The SBV has just adjusted credit growth limits for many banks with different rates. Some banks are adjusted up 15%, some banks are 12% or some banks are only 11%… Dr. Chau Dinh Linh – Banking University of Ho Chi Minh City. Ho Chi Minh had discussions around this topic.
– In your opinion, what are the criteria for the State Bank to allocate and expand credit room for banks?
– Talking about credit limit, it must be affirmed that this is a tool to manage monetary policy of the State Bank. Although it is more an administrative tool than the market, it is a recognized tool and in the current context of Vietnam, it is imperative to use this tool to intervene in the market to achieve the goal of supporting support economic growth.
The SBV must rely on the size, quality of assets, related to the bank’s objectives and areas of credit growth… to assign credit growth targets accordingly, ensuring capital flows into the economy in the right direction, safely and effectively. Often banks with good financial health, business model, risk management according to Basel II, Basel III standards, income from credit / total income reflected at an acceptable level of risk … will be granted a higher credit growth limit by the SBV compared to banks with lower indexes.
This policy is also very flexible when banks that use up most of their credit quota can propose to loosen the room. In addition to the above criteria, the SBV will base on the ratio of bad debt, the current credit balance to which areas to lend and at the same time associate with the bank’s risk management… to consider and approve the opening of credit room.
I find that the SBV’s approval of credit growth targets is not based on sentiment but on very clear criteria. The coordination of credit growth targets is very important to adjust capital from excess places to places with lack of capital to achieve credit growth targets, more importantly, capital flows to the right address are priority areas to support economic growth.
|Dr. Chau Dinh Linh. Photo: TBNH.|
– In your opinion, how did the recent interest rate reduction affect credit growth?
– I positively appreciate the recent move to reduce interest rates of banks to create consensus in the system. Along with debt deferred operations, debt structure … according to Circular 01, Circular 03, the reduced lending interest rate creates peace of mind for borrowers.
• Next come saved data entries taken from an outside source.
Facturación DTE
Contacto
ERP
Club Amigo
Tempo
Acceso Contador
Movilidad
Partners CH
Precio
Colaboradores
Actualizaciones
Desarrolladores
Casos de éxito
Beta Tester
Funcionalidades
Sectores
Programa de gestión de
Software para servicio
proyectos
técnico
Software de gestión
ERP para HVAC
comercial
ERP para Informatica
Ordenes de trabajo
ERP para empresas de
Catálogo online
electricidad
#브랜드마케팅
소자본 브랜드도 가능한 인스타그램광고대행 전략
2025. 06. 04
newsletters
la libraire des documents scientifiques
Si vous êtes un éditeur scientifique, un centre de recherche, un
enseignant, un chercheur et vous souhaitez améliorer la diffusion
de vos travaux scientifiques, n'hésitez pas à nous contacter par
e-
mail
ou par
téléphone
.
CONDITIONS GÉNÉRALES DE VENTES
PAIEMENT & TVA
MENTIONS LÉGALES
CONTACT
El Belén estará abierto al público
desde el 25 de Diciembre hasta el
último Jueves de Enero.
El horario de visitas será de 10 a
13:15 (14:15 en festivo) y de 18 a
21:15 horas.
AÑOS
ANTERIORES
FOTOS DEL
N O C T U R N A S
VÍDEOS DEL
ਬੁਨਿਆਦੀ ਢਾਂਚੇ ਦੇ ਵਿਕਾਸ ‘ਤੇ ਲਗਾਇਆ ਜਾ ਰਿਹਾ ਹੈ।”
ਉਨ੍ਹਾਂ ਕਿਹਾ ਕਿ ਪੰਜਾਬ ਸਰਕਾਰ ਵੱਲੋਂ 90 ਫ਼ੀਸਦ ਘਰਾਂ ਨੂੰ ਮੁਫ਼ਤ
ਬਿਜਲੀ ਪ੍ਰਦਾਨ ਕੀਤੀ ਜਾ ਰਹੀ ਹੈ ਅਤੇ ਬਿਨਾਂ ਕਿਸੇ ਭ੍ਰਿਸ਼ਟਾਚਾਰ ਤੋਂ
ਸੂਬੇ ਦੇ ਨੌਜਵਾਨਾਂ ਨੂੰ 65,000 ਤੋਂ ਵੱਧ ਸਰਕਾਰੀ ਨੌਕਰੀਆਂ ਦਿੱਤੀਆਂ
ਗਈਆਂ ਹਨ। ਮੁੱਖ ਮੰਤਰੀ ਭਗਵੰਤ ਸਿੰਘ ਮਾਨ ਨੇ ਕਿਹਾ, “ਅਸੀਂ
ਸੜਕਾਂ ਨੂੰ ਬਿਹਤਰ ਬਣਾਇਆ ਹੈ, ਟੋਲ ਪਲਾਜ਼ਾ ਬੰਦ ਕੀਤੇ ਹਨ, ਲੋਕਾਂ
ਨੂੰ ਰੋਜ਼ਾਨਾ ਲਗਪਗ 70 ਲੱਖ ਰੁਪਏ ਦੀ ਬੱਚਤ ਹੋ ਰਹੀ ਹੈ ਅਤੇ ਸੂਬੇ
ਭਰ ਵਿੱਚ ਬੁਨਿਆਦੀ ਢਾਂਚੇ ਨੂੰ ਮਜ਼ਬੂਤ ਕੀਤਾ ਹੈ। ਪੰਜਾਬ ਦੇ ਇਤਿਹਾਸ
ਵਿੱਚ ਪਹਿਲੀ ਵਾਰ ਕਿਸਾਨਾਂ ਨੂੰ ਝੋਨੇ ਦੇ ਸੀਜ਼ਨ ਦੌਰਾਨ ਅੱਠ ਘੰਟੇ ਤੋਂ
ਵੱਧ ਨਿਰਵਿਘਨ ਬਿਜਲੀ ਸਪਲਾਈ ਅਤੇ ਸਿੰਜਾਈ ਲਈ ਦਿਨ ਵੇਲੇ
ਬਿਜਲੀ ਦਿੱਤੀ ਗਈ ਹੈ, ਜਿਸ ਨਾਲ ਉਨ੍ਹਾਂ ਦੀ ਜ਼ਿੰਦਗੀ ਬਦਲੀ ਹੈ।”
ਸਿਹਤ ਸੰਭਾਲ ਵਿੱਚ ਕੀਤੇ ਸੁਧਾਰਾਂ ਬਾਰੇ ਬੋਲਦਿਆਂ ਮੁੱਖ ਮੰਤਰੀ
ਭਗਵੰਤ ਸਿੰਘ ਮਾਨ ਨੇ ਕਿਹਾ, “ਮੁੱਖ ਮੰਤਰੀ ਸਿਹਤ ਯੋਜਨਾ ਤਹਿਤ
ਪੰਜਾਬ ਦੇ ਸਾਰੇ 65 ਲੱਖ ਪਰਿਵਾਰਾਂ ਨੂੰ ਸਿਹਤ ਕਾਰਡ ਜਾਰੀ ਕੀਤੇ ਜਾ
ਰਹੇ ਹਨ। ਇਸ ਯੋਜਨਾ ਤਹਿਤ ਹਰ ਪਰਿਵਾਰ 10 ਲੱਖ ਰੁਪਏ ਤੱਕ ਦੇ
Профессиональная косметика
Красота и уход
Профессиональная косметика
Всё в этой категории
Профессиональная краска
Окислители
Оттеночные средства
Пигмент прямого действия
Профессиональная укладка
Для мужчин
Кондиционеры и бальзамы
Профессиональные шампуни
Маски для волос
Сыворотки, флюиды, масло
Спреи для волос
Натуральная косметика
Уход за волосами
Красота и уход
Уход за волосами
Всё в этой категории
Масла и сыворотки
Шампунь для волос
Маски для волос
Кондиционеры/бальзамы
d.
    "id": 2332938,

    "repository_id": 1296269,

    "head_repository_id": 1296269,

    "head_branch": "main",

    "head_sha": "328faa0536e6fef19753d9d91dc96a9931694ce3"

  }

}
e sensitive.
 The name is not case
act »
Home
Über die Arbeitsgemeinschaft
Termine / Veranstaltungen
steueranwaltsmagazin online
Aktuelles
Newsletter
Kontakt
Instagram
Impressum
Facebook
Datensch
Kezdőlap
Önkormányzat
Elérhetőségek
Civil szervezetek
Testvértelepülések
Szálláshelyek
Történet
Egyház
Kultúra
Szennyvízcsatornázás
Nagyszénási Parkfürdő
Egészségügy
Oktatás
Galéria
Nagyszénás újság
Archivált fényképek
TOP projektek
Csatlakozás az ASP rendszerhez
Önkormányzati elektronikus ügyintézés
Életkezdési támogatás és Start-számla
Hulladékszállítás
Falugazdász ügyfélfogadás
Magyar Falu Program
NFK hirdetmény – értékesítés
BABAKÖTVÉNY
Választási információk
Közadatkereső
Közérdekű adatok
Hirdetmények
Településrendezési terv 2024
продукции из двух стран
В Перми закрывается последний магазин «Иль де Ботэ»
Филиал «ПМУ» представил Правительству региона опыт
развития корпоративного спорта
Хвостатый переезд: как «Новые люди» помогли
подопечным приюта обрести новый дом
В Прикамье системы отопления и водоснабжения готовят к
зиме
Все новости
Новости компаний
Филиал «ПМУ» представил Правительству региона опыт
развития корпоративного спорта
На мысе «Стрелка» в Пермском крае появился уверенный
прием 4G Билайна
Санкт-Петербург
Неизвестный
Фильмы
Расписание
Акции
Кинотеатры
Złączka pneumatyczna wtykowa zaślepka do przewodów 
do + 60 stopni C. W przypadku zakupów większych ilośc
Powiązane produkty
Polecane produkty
However, the impact of this interest rate cut on credit growth is not much. Because currently, the enterprise is in a defensive position, not expanding production and business. This is a major challenge for credit growth in the last months of the year.
– So what are the important factors to promote credit growth in the last months of the year to reach the set target, sir?
– In order of priority, disease control is the most important factor. When the epidemic is under control, economic activities return to normal, capital demand returns, and credit will begin to grow again. And credit growth fast or slow also depends on the recovery of the areas in which banks promote lending.
Next, the move to sharply reduce the interest rates of banks while extending the SBV’s credit system shows that the banking system has been ready to provide capital at reasonable prices so that businesses especially enterprises in the field of priority take advantage of opportunities to recover production and business. , promoting economic growth to meet the set targets.
– There are opinions, the credit room is still effective, should not be abandoned. What is your view on this matter?
– Looking back at the past and considering the current context, it is clear that the credit room is still effective in supporting the SBV to flexibly administer monetary and credit policies, which has had a positive impact on GDP growth in recent years.
From the perspective of the market economy, I think that the credit room will also be removed like the previous short-term deposit rate ceiling. But this change must have a roadmap, and converging many factors to be possible. When the economy develops sustainably, the weight of monetary policy tools and independence is increased, then this can be taken into account. At present, this is still an important monetary policy tool to effectively coordinate the supply and demand of capital to achieve the goals set by the State Bank and the Government.